======== INPUT

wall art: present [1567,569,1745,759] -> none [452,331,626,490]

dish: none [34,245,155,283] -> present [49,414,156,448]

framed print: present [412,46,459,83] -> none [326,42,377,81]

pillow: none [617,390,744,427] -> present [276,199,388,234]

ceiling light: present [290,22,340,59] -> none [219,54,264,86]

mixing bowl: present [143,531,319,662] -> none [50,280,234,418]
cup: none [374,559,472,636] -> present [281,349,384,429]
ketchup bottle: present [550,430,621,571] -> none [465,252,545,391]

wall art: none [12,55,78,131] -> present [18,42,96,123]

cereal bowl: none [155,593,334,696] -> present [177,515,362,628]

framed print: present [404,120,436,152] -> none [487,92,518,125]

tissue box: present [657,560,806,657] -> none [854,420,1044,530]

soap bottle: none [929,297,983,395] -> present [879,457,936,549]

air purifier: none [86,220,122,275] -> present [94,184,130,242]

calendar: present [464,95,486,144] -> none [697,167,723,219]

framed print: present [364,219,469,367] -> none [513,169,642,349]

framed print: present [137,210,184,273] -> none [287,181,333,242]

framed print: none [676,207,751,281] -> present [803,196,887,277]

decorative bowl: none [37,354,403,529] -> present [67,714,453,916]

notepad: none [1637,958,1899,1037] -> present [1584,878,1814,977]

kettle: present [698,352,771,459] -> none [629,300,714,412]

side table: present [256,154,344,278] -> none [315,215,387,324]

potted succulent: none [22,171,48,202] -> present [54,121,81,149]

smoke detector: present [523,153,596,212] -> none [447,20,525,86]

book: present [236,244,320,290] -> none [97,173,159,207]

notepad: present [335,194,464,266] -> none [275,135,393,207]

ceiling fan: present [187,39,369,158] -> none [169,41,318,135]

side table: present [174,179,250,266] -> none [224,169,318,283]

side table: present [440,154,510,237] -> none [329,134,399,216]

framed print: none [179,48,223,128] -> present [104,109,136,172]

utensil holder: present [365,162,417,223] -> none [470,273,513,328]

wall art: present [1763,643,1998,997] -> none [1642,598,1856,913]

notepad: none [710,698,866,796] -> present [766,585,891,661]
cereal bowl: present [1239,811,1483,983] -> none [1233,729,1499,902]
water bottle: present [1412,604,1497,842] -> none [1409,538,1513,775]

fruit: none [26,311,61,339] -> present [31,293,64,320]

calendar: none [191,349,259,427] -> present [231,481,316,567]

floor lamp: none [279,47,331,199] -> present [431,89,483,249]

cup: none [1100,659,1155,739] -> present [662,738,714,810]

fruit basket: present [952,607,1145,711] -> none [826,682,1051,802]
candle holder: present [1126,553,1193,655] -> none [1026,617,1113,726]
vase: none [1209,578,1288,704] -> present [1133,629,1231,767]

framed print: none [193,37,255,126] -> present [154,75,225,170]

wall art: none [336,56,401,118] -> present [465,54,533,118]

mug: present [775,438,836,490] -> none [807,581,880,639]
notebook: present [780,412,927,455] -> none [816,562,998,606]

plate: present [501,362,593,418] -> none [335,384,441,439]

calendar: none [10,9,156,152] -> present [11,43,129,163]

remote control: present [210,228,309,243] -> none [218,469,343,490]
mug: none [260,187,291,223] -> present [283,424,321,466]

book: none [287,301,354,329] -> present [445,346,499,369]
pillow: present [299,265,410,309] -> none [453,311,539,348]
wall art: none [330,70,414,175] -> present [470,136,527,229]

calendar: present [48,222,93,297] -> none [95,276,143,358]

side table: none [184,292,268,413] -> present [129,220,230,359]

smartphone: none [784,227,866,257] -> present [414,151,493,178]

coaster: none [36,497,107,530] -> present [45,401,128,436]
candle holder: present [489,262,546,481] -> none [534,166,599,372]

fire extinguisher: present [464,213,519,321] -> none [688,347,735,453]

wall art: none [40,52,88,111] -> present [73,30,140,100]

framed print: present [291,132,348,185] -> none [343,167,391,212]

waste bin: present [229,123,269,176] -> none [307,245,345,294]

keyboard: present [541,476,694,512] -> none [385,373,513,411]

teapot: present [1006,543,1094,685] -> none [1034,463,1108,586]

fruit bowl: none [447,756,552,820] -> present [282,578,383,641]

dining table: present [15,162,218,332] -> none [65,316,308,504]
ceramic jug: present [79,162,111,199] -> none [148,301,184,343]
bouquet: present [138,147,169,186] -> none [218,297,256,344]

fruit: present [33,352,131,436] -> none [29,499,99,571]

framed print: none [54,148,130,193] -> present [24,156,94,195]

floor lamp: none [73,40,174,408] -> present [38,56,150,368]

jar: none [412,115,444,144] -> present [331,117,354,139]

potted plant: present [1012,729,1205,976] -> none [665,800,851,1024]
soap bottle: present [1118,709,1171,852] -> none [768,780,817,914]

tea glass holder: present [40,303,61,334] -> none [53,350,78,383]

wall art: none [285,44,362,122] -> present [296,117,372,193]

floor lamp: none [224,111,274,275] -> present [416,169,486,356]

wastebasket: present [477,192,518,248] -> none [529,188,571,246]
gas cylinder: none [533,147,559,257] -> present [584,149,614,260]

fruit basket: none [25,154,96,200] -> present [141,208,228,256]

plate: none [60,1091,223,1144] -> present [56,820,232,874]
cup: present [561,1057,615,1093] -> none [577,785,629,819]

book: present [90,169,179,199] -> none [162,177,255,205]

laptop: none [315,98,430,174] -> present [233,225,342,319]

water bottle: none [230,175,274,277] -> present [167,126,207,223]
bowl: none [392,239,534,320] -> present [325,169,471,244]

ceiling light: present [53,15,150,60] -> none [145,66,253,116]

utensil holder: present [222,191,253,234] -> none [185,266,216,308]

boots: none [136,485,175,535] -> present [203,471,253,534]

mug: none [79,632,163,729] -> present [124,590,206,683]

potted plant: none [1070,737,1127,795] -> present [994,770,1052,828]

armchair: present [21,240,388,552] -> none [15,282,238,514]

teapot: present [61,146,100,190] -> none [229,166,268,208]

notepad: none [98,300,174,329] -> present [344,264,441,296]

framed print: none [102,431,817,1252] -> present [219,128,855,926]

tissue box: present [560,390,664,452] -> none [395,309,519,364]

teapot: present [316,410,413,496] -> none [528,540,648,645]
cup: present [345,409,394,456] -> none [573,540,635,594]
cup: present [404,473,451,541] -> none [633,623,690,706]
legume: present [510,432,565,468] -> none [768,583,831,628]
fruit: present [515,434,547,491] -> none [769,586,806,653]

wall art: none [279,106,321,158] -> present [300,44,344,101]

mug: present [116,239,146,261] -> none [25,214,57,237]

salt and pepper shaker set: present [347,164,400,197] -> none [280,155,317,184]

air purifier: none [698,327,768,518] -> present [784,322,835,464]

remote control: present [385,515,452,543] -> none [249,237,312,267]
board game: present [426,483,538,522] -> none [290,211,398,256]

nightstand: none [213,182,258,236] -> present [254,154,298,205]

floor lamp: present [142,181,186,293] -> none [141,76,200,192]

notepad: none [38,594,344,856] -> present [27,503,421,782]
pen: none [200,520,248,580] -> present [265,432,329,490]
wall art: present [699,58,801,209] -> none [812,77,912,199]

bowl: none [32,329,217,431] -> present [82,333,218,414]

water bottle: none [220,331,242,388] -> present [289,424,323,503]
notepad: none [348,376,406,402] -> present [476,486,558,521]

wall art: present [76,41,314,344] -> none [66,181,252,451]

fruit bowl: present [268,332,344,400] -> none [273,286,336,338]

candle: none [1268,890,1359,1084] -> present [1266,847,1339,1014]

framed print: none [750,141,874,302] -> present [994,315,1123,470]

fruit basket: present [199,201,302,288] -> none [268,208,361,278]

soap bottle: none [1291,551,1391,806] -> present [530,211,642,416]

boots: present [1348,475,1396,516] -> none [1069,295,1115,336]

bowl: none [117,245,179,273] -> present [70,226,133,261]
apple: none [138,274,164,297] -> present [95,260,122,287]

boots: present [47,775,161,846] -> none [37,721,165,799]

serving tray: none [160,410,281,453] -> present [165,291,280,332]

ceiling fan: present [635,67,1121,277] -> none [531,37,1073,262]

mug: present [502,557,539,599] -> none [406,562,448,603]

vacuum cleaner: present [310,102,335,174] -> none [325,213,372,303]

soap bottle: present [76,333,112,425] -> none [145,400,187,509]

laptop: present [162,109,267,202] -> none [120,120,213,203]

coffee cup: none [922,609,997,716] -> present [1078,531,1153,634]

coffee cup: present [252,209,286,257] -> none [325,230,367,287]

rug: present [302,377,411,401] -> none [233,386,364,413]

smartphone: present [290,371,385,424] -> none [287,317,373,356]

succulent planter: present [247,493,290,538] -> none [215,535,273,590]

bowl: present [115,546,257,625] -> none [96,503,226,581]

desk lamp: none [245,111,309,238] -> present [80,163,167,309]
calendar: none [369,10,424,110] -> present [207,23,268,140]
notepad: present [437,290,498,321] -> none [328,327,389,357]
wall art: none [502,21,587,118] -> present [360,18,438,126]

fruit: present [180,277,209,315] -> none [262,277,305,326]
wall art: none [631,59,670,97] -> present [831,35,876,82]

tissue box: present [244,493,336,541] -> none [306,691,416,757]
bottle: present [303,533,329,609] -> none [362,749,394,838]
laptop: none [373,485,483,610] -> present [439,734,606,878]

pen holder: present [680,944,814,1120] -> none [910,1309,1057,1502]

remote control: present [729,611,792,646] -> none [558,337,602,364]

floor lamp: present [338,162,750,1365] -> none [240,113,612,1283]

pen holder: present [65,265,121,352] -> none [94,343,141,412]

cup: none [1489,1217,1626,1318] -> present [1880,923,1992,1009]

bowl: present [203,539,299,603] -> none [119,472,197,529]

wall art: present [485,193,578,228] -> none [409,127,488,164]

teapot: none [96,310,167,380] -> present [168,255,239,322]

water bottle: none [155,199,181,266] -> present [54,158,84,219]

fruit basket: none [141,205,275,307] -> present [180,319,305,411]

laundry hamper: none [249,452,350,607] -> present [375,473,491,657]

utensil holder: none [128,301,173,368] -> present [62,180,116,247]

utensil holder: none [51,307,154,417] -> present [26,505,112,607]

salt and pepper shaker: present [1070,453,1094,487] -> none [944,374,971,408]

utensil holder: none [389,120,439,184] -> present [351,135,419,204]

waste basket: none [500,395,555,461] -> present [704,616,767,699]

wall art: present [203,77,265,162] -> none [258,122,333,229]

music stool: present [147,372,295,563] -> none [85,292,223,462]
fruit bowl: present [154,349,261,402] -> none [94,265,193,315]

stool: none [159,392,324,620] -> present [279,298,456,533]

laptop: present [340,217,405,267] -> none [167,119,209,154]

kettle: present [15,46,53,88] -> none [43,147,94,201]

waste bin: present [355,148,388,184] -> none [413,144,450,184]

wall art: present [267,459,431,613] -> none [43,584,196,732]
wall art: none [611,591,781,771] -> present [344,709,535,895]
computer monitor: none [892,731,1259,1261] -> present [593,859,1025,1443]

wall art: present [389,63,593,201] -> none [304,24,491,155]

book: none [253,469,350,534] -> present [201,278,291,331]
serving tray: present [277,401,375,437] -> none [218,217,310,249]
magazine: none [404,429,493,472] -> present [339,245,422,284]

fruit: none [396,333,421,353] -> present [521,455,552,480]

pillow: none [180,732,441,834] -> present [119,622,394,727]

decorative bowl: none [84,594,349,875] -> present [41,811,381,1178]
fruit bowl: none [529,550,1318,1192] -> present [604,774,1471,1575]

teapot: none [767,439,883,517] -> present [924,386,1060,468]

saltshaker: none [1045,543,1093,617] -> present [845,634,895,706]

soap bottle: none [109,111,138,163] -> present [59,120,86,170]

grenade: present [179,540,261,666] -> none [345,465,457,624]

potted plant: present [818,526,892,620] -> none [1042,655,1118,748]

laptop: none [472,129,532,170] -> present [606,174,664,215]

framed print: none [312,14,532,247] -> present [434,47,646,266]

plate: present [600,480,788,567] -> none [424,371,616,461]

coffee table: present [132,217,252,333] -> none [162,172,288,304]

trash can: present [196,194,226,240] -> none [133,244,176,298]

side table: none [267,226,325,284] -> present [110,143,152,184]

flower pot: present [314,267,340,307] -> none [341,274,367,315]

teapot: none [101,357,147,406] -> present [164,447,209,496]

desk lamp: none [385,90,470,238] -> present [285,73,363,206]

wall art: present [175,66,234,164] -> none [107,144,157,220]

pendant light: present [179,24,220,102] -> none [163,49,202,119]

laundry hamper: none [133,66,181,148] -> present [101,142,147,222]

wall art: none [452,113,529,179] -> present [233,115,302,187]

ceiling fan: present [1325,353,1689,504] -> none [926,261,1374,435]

================

WHAT THE TASK ASKS – Show all lines in the entries above where the string "coffee" appears.

REPLY TO THE TASK –
coffee cup: none [922,609,997,716] -> present [1078,531,1153,634]
coffee cup: present [252,209,286,257] -> none [325,230,367,287]
coffee table: present [132,217,252,333] -> none [162,172,288,304]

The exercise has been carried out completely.